In 2004, the forestry company Gunns began proceedings against 20 individuals, including Senator Bob Brown and several Wilderness Society staff members, claiming these e nvironmentalists had caused the company a loss of reputation, jobs and profit. The claim was for $6.3 million. This corporate response to community concern is known as a SLAPP suit (Strategic Litigation Against Public Participation).
Given that Australians have no constitutional right to free speech, SLAPP suits are a significant problem. As Brian Walters SC says in his book Slapping on the Writs: ‘The community is not some vague ether in the air — it is the communication between its members. When we stifle public discourse, we stifle community’.
In August, the ACT Legislative Assembly passed the Protection of Public Participation Act 2008. Like most pieces of new legislation, it didn’t receive much press. This does not, however, mean it wasn’t significant. It is the first anti-SLAPP law in Australia, imposing civil penalties on companies engaged in lawsuits undertaken specifically to silence critics and stop public debate.

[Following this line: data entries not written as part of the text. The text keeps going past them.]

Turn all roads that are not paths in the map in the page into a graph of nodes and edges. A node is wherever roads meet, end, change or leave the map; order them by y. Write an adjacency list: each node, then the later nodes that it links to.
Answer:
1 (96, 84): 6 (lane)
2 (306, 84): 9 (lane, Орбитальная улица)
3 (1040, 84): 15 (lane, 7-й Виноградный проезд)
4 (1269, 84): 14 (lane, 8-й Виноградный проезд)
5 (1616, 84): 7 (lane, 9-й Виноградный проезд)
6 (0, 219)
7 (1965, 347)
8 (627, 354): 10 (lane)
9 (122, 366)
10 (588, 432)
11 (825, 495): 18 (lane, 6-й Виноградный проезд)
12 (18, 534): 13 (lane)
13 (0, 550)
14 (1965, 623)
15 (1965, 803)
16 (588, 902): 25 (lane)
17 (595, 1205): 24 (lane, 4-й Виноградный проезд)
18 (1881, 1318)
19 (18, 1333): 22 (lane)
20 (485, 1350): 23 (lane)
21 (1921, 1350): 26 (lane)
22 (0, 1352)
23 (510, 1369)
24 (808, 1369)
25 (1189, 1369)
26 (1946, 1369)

The Act is a truly non-partisan piece of legislation; it was written by the Greens, amended by Labor and supported by all three parties. In combination with the ACT Human Rights Act 2004, it is a bold move towards promoting free speech and an engaged citizenry. What we need now is for mirror legislation to be introduced in all other Australian jurisdictions. If Rudd wants an era of increased federalism, this would be a good place to start.